### EXERCISE DETAILS:
Swap "Verkehrsteilnehmer" for "Autofahrer" and reproduce the listing from its start through the line containing "Bericht: Achim Kaemmerer", inclusive, with nothing else altered.

### INFORMATION SUPPLIED:
========

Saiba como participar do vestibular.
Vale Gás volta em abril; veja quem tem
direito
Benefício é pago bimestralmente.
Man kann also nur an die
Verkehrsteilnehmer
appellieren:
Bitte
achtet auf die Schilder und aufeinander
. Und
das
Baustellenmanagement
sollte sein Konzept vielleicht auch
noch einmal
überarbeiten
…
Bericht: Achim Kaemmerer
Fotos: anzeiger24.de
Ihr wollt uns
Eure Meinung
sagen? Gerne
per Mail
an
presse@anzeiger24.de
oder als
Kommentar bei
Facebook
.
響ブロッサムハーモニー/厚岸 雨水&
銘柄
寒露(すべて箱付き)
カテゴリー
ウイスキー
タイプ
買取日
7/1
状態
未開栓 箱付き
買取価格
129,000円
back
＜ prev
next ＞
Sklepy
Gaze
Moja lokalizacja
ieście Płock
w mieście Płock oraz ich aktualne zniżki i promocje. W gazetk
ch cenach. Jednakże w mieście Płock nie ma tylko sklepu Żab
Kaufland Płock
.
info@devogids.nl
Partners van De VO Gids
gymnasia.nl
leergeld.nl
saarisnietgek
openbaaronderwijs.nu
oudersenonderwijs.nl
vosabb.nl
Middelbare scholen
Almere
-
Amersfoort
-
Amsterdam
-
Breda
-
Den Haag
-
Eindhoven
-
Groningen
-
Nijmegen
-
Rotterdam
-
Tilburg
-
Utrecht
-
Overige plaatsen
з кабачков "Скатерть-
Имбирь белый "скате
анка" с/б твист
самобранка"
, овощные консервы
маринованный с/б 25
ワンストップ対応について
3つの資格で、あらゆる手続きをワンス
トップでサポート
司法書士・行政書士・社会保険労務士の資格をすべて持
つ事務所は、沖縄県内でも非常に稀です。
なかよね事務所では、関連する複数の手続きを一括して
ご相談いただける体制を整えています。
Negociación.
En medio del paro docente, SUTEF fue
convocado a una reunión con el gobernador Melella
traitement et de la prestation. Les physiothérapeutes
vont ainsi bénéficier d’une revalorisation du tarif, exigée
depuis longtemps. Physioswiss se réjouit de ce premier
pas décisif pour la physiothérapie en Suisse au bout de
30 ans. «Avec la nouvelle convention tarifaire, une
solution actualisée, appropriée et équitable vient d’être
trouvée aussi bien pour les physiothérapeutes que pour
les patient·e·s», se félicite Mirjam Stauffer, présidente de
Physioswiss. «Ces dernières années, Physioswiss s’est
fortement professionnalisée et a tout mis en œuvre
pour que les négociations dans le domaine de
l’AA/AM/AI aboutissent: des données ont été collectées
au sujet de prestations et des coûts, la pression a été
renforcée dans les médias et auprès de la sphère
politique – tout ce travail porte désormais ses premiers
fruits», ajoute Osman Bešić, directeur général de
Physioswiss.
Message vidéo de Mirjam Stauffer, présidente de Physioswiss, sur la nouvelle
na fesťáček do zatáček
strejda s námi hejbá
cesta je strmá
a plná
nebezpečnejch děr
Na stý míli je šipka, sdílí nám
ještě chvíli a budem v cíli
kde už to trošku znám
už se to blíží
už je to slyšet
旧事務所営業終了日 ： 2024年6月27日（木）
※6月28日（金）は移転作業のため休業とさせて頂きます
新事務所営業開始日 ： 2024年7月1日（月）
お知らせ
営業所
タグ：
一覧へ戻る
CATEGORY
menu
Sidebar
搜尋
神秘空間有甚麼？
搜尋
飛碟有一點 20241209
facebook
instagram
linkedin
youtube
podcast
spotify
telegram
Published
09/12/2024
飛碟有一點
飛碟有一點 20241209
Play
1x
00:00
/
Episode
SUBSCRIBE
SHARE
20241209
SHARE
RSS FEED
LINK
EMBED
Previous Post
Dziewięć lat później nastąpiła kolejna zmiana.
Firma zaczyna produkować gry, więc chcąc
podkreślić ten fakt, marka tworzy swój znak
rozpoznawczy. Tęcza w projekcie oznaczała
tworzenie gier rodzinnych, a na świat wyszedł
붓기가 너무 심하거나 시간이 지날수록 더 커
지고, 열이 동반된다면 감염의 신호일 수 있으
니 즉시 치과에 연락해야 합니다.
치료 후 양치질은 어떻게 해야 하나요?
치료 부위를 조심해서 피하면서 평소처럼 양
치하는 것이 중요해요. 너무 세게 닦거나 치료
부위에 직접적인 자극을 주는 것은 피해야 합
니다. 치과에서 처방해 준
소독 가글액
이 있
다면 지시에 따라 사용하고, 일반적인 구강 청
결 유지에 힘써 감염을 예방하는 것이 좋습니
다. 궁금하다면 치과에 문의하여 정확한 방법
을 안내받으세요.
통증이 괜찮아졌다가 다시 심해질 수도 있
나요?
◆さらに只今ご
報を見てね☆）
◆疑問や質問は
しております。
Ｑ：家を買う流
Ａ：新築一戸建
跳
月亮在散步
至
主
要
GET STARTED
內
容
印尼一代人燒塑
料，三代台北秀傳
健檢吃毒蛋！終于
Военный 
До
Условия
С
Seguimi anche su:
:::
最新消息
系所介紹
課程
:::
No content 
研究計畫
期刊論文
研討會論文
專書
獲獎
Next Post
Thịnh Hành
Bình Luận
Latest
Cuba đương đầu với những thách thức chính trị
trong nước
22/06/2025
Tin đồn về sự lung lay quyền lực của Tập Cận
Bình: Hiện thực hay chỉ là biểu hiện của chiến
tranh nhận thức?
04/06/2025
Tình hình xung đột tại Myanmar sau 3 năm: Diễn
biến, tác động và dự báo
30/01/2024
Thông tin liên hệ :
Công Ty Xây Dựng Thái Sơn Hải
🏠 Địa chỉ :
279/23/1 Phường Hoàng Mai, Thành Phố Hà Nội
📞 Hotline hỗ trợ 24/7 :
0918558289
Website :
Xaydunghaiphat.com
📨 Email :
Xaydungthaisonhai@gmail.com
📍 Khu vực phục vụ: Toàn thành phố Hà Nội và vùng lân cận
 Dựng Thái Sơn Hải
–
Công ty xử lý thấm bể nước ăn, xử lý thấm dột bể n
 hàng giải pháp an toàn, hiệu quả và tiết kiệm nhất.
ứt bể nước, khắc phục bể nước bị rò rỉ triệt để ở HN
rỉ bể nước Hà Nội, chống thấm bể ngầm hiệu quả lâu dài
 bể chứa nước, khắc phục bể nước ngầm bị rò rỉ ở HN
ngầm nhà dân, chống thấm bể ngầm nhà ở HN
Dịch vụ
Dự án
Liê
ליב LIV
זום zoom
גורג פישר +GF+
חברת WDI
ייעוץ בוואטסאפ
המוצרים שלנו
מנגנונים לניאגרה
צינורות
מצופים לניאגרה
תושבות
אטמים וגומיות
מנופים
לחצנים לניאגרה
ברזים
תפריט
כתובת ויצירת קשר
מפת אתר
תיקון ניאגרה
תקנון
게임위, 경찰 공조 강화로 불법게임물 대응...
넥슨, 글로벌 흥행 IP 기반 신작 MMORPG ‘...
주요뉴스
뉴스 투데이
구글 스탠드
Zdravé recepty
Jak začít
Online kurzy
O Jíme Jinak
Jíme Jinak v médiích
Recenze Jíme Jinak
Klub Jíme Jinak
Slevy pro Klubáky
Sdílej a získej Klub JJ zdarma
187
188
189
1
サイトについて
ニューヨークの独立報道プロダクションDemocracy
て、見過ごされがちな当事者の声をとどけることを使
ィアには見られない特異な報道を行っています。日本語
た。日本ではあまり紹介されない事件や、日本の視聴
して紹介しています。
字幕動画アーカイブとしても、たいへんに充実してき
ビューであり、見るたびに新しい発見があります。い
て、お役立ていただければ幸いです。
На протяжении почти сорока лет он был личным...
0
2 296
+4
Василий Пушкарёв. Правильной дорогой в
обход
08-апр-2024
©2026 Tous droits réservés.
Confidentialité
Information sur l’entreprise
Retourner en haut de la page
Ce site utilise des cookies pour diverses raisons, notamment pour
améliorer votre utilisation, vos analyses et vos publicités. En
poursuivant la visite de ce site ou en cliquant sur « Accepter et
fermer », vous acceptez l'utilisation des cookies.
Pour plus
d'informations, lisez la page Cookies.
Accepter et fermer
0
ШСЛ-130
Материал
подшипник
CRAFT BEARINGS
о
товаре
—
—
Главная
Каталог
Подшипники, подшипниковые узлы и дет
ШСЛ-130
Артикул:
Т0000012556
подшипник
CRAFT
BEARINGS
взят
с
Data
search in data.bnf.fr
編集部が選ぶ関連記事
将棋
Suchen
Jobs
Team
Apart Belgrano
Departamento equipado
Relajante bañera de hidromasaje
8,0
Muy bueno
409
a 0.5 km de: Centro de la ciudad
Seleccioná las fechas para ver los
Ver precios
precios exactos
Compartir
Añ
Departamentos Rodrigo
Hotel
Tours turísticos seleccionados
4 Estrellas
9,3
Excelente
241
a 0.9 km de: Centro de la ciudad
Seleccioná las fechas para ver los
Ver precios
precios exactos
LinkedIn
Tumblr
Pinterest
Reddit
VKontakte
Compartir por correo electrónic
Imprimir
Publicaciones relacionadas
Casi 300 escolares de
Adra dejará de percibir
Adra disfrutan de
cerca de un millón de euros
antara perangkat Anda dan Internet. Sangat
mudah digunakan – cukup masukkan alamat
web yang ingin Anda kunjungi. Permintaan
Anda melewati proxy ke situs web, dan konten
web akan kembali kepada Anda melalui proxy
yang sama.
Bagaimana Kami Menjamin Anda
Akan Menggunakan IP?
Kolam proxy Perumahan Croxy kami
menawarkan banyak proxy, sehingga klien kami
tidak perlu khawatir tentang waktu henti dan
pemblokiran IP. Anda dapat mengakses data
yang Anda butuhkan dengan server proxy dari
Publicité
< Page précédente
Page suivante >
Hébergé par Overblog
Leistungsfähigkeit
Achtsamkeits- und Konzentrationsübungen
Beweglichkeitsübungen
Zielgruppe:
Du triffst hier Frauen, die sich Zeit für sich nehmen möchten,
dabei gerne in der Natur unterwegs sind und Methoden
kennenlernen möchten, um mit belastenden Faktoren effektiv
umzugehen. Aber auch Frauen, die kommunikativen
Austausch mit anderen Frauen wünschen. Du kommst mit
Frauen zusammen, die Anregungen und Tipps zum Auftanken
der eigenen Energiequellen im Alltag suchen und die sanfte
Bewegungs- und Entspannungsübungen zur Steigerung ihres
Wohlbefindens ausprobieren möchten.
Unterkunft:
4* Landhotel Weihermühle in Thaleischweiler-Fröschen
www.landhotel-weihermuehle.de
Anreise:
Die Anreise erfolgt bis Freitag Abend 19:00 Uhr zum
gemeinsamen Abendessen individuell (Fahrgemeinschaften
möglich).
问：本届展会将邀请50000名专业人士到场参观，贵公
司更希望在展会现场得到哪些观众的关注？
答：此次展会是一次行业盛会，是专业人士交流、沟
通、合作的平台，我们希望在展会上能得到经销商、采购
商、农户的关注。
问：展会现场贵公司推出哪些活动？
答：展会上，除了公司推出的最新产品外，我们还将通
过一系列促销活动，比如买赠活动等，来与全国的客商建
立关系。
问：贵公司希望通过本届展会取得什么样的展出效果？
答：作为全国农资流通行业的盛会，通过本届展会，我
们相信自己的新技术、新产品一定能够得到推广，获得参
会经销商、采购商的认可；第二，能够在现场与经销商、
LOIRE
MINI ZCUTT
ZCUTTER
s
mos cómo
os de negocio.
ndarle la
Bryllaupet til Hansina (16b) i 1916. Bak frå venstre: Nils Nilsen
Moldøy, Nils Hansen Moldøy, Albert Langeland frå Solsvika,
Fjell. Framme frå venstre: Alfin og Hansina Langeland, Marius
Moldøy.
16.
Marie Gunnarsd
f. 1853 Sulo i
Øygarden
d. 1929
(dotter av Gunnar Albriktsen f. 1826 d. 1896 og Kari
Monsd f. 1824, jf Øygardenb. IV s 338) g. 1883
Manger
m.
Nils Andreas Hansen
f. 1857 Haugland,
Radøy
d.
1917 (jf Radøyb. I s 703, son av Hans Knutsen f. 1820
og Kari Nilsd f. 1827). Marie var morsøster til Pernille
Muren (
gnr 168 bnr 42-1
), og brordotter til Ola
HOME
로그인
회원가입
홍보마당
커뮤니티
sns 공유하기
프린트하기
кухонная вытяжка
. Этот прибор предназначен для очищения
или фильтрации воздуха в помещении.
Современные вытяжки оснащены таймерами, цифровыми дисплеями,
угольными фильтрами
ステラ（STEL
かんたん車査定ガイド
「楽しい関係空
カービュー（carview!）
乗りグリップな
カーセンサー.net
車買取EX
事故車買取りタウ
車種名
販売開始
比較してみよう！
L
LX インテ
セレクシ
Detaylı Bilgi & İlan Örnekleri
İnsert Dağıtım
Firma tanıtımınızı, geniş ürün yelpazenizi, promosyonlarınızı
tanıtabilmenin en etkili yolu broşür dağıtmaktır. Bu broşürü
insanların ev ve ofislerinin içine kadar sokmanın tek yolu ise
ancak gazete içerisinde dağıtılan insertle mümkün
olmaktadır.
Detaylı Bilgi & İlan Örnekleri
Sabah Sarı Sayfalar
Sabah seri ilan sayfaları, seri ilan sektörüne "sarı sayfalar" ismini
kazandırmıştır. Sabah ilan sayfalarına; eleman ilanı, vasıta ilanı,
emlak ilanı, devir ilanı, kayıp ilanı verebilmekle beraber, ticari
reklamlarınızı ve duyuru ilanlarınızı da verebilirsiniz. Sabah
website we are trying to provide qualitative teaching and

========

### EXERCISE RESULT:
Saiba como participar do vestibular.
Vale Gás volta em abril; veja quem tem
direito
Benefício é pago bimestralmente.
Man kann also nur an die
Autofahrer
appellieren:
Bitte
achtet auf die Schilder und aufeinander
. Und
das
Baustellenmanagement
sollte sein Konzept vielleicht auch
noch einmal
überarbeiten
…
Bericht: Achim Kaemmerer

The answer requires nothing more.